Last edited: February 14, 2005


Rulings Afford Sexual Privacy More Legal Protection

The Associated Press, November 27, 1998

By Richard Carelli, Associated Press Writer

WASHINGTON -- A decade-long trend of state court decisions that expand the sexual privacy of consenting adults continued this week when the Georgia Supreme Court struck down that state's ban on sodomy.

"We cannot think of any other activity that reasonable persons would rank as more private and more deserving of protection from government interference," the Georgia court said in ruling, 6-1, that the state's constitution offers more protection than does the federal Constitution.

Courts in Kentucky, Montana and Tennessee previously had reached the same conclusion in interpreting their respective state constitutions and striking down anti-sodomy laws.

"There is a momentum building for the baseline assumption that this is the epitome of privacy," says Ruth Harlow, managing attorney at the Lambda Legal Defense Fund, a gay-rights group. "This will carry over to other states."

Lou Sheldon, chairman of the Traditional Values Coalition, disapproves. "It seems that the Georgia Supreme Court is willing to allow ... moral indecency to occur all in the name of privacy."

Sodomy laws, which generally ban oral and anal sex, existed in all 50 states as recently as 40 years ago. Today, such laws remain in 18 states.

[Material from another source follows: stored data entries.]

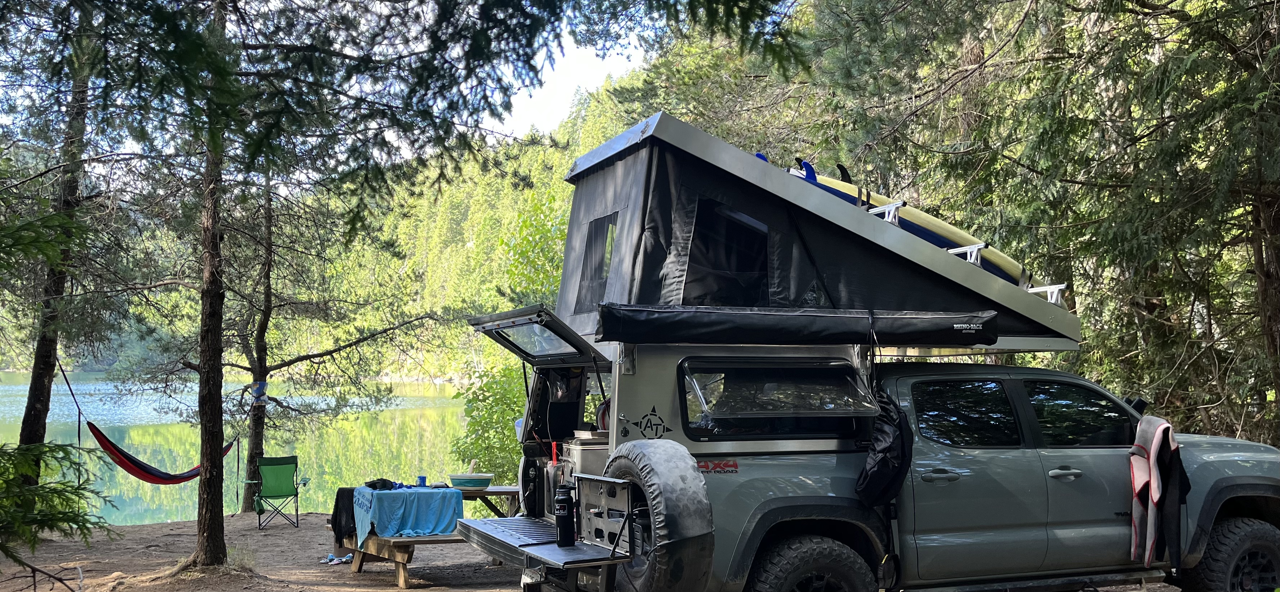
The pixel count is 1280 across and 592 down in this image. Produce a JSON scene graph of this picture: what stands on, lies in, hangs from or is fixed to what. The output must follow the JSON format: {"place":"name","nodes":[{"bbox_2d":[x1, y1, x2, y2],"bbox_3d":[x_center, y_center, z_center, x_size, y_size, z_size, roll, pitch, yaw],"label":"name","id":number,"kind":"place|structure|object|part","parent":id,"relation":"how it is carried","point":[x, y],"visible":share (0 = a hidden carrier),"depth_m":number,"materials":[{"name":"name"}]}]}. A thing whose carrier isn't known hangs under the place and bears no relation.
{"place":"outdoors","nodes":[
{"label":"outdoors","id":0,"kind":"place"},
{"bbox_2d":[0,373,473,528],"label":"lake","id":1,"kind":"structure","parent":0,"point":[139,505],"materials":[{"name":"green liquid"}]},
{"bbox_2d":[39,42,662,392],"label":"forested hill","id":2,"kind":"structure","parent":0,"point":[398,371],"materials":[{"name":"green plant"}]},
{"bbox_2d":[492,31,643,135],"label":"sky","id":3,"kind":"structure","parent":0,"point":[539,89],"materials":[{"name":"white"}]},
{"bbox_2d":[0,509,1240,591],"label":"dirt ground","id":4,"kind":"structure","parent":0,"point":[141,532],"materials":[{"name":"brown soil"}]},
{"bbox_2d":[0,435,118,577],"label":"spruce branch","id":5,"kind":"object","parent":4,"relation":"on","point":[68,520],"visible":1,"depth_m":5.86,"materials":[{"name":"green plant"}]},
{"bbox_2d":[247,454,303,529],"bbox_3d":[-4.401,2.231,13.788,0.567,0.862,0.656,0,-1,-10],"label":"folding chair","id":6,"kind":"object","parent":4,"relation":"on","point":[267,464],"visible":0.98,"depth_m":13.85,"materials":[{"name":"green fabric"}]},
{"bbox_2d":[61,0,553,571],"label":"tree","id":7,"kind":"object","parent":4,"relation":"on","point":[202,557],"visible":0.98,"depth_m":9.40,"materials":[{"name":"plant"}]},
{"bbox_2d":[221,160,451,510],"bbox_3d":[-5.139,-0.514,17.287,4.306,7.062,3.842,-1,-1,21],"label":"tree","id":8,"kind":"object","parent":4,"relation":"on","point":[270,308],"visible":0.71,"depth_m":17.11,"materials":[{"name":"brown plant"}]},
{"bbox_2d":[249,379,268,402],"bbox_3d":[-5.184,1.146,15.611,0.260,0.295,0.260,1,-1,-22],"label":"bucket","id":9,"kind":"object","parent":8,"relation":"attached to","point":[259,390],"visible":0.94,"depth_m":15.52,"materials":[{"name":"blue"}]},
{"bbox_2d":[320,551,353,564],"bbox_3d":[-2.706,2.235,10.238,0.263,0.076,0.287,-1,-2,32],"label":"sandal","id":10,"kind":"object","parent":4,"relation":"on","point":[335,561],"visible":0.96,"depth_m":10.21,"materials":[{"name":"blue"}]},
{"bbox_2d":[339,482,524,585],"bbox_3d":[-1.601,1.941,9.787,1.626,0.703,1.276,1,-1,-22],"label":"picnic table","id":11,"kind":"object","parent":4,"relation":"on","point":[402,580],"visible":0.42,"depth_m":9.30,"materials":[{"name":"brown wood"}]},
{"bbox_2d":[331,486,358,545],"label":"black towel","id":12,"kind":"object","parent":11,"relation":"on","point":[337,505],"visible":0.57,"depth_m":9.77,"materials":[{"name":"black fabric"}]},
{"bbox_2d":[351,484,463,543],"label":"towel","id":13,"kind":"object","parent":11,"relation":"on","point":[387,493],"visible":0.84,"depth_m":9.37,"materials":[{"name":"blue fabric"}]},
{"bbox_2d":[363,477,397,489],"bbox_3d":[-2.256,1.536,10.003,0.317,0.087,0.270,1,-1,-22],"label":"black cloth","id":14,"kind":"object","parent":13,"relation":"on","point":[373,483],"visible":0.95,"depth_m":9.93,"materials":[{"name":"black fabric"}]},
{"bbox_2d":[416,474,427,485],"bbox_3d":[-1.831,1.474,9.697,0.096,0.100,0.088,1,-1,-22],"label":"blue cup","id":15,"kind":"object","parent":13,"relation":"on","point":[423,477],"visible":0.99,"depth_m":9.67,"materials":[{"name":"blue plastic"}]},
{"bbox_2d":[448,471,493,487],"bbox_3d":[-1.459,1.510,9.978,0.400,0.114,0.386,1,-1,-22],"label":"bowl","id":16,"kind":"object","parent":11,"relation":"on","point":[478,481],"visible":0.99,"depth_m":9.83,"materials":[{"name":"teal plastic"}]},
{"bbox_2d":[469,310,1279,591],"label":"pickup truck","id":17,"kind":"object","parent":4,"relation":"on","point":[1216,454],"visible":0.73,"depth_m":6.09,"materials":[{"name":"grey metal"}]},
{"bbox_2d":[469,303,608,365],"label":"hatch","id":18,"kind":"object","parent":17,"relation":"attached to","point":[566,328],"visible":0.87,"depth_m":6.46,"materials":[{"name":"black metal"}]},
{"bbox_2d":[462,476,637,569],"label":"tailgate","id":19,"kind":"object","parent":17,"relation":"attached to","point":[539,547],"visible":0.65,"depth_m":5.77,"materials":[{"name":"metal"}]},
{"bbox_2d":[554,481,575,546],"bbox_3d":[-0.367,1.041,5.767,0.118,0.320,0.117,1,-1,-22],"label":"thermos","id":20,"kind":"object","parent":17,"relation":"on","point":[560,502],"visible":0.98,"depth_m":5.72,"materials":[{"name":"black metal"}]},
{"bbox_2d":[555,433,609,480],"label":"cooler","id":21,"kind":"object","parent":17,"relation":"on","point":[600,450],"visible":0.36,"depth_m":6.37,"materials":[{"name":"silver metal"}]},
{"bbox_2d":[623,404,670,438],"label":"decal","id":22,"kind":"object","parent":17,"relation":"attached to","point":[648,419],"visible":0.98,"depth_m":5.58,"materials":[{"name":"black plastic"}]},
{"bbox_2d":[601,439,715,591],"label":"spare tire","id":23,"kind":"object","parent":17,"relation":"attached to","point":[635,450],"visible":0.94,"depth_m":5.14,"materials":[{"name":"black rubber"}]},
{"bbox_2d":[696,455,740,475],"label":"decal","id":24,"kind":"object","parent":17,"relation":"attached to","point":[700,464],"visible":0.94,"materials":[{"name":"red plastic"}]},
{"bbox_2d":[676,357,876,439],"bbox_3d":[0.716,0.455,5.863,1.253,0.445,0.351,1,-1,-22],"label":"window","id":25,"kind":"structure","parent":17,"relation":"in","point":[772,369],"depth_m":5.80,"materials":[{"name":"glass"}]},
{"label":"tire","id":26,"kind":"part","parent":17,"relation":"part of","materials":[{"name":"black rubber"}]},
{"bbox_2d":[553,113,1081,353],"bbox_3d":[1.068,-0.333,7.387,3.384,1.155,2.180,1,-1,-22],"label":"rooftop tent","id":27,"kind":"object","parent":17,"relation":"on","point":[1022,295],"visible":0.64,"depth_m":6.42,"materials":[{"name":"black fabric"}]},
{"bbox_2d":[574,211,621,313],"bbox_3d":[-0.190,-0.273,6.939,0.144,0.678,0.566,1,-1,-22],"label":"tent window","id":28,"kind":"structure","parent":27,"relation":"in","point":[602,225],"depth_m":6.97,"materials":[{"name":"grey fabric"}]},
{"bbox_2d":[683,195,770,305],"bbox_3d":[0.505,-0.271,6.541,0.646,0.766,0.155,1,-1,-22],"label":"tent window","id":29,"kind":"structure","parent":27,"relation":"in","point":[700,223],"depth_m":6.52,"materials":[{"name":"black fabric"}]},
{"bbox_2d":[593,300,998,345],"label":"awning","id":30,"kind":"object","parent":27,"relation":"attached to","point":[841,340],"visible":0.97,"depth_m":5.71,"materials":[{"name":"black fabric"}]},
{"bbox_2d":[867,199,903,224],"bbox_3d":[1.503,-0.568,7.653,0.200,0.206,0.609,1,-1,-22],"label":"rack","id":31,"kind":"object","parent":27,"relation":"attached to","point":[898,205],"visible":0.49,"depth_m":7.42,"materials":[{"name":"white metal"}]},
{"bbox_2d":[794,164,1026,286],"bbox_3d":[1.813,-0.501,8.011,0.491,0.489,1.738,1,-2,-40],"label":"surfboard","id":32,"kind":"object","parent":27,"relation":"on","point":[965,236],"visible":0.37,"depth_m":7.70,"materials":[{"name":"yellow plastic"}]},
{"bbox_2d":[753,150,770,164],"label":"surfboard fin","id":33,"kind":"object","parent":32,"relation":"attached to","point":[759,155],"visible":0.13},
{"bbox_2d":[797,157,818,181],"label":"surfboard fin","id":34,"kind":"object","parent":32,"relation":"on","point":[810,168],"visible":0.39,"depth_m":7.45,"materials":[{"name":"blue plastic"}]},
{"bbox_2d":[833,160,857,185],"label":"surfboard fin","id":35,"kind":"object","parent":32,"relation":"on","point":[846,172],"visible":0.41,"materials":[{"name":"black plastic"}]},
{"bbox_2d":[947,241,986,265],"bbox_3d":[2.214,-0.327,7.661,0.512,0.190,0.212,1,-1,-22],"label":"rack","id":36,"kind":"object","parent":27,"relation":"attached to","point":[980,246],"visible":0.49,"depth_m":7.55,"materials":[{"name":"white metal"}]},
{"bbox_2d":[1024,282,1068,306],"bbox_3d":[2.705,-0.067,7.911,0.152,0.179,0.516,1,-2,-33],"label":"rack","id":37,"kind":"object","parent":27,"relation":"attached to","point":[1041,289],"visible":0.57,"depth_m":7.75,"materials":[{"name":"white metal"}]},
{"bbox_2d":[854,387,912,509],"bbox_3d":[1.293,0.737,6.045,0.371,0.664,0.407,1,-1,-22],"label":"black bag","id":38,"kind":"object","parent":17,"relation":"hanging from","point":[881,446],"visible":0.87,"depth_m":5.93,"materials":[{"name":"black fabric"}]},
{"label":"door handle","id":39,"kind":"part","parent":17,"relation":"part of","materials":[{"name":"silver metal"}]},
{"label":"window","id":40,"kind":"part","parent":17,"relation":"part of","materials":[{"name":"black glass"}]},
{"label":"door handle","id":41,"kind":"part","parent":17,"relation":"part of","materials":[{"name":"silver metal"}]},
{"label":"window","id":42,"kind":"part","parent":17,"relation":"part of","materials":[{"name":"black glass"}]},
{"bbox_2d":[1128,412,1189,570],"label":"wetsuit","id":43,"kind":"object","parent":17,"relation":"hanging from","point":[1153,454],"visible":0.98,"depth_m":6.45,"materials":[{"name":"fabric"}]},
{"label":"tire","id":44,"kind":"part","parent":17,"relation":"part of","materials":[{"name":"black rubber"}]},
{"label":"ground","id":45,"kind":"structure","parent":0},
{"bbox_2d":[4,12,104,505],"bbox_3d":[-6.000,-1.414,11.614,2.980,7.404,3.420,1,-1,-22],"label":"tree","id":46,"kind":"object","parent":45,"relation":"on","point":[32,406],"visible":0.69,"depth_m":11.50,"materials":[{"name":"brown plant"}]},
{"bbox_2d":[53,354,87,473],"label":"rope","id":47,"kind":"object","parent":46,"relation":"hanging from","point":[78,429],"visible":0.84,"depth_m":13.63,"materials":[{"name":"black fabric"}]},
{"bbox_2d":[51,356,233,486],"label":"hammock","id":48,"kind":"object","parent":46,"relation":"hanging from","point":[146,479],"visible":0.83,"depth_m":13.30,"materials":[{"name":"fabric"}]},
{"bbox_2d":[450,189,573,482],"bbox_3d":[-1.113,0.790,16.313,3.322,5.086,3.620,0,-1,3],"label":"shrub","id":49,"kind":"object","parent":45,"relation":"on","point":[516,444],"visible":0.39,"depth_m":15.89,"materials":[{"name":"green plant"}]},
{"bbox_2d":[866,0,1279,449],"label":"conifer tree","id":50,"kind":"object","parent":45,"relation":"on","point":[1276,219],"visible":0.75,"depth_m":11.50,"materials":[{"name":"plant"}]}
]}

Thirteen of those states ban consensual sodomy for both homosexual and heterosexual couples. They are Alabama, Arizona, Florida, Idaho, Louisiana, Maryland, Massachusetts, Minnesota, Mississippi, North Carolina, South Carolina, Utah and Virginia.

Five states ban homosexual sodomy only. They are Arkansas, Kansas, Oklahoma, Missouri and Texas.

The bans in Arkansas, Louisiana and Texas currently are under attack in state courts.

For gay-rights activists, Georgia's law stood out. It was the subject of a landmark 1986 decision in which the U.S. Supreme Court said consenting adults have no federal constitutional right to private homosexual conduct.

"There's an irony, but the new ruling also reflects a change in the national thinking," says David Smith of the Human Rights Campaign, a gay-rights advocacy group.

The U.S. Constitution does not mention the word "privacy" but the Supreme Court since 1965 has recognized that such a right predates the 1787 document itself.

Some endeavors, such as the decision to marry, have children or practice birth control, have been held to be so private and so "fundamental" that government cannot interfere without some "compelling interest" -- a legal test not easily met.

But in its 1986 decision on Georgia's now-defunct sodomy law, the nation's highest court said private homosexual conduct was not deserving of such protection. "Law is constantly based on notions of morality," the court's 5-4 majority said back then. "And if all laws representing essentially moral choices are to be invalidated ... the courts will be very busy indeed."

When it comes to private sex, they have been ever since.

Richard Carelli covers the Supreme Court and legal issues for The Associated Press.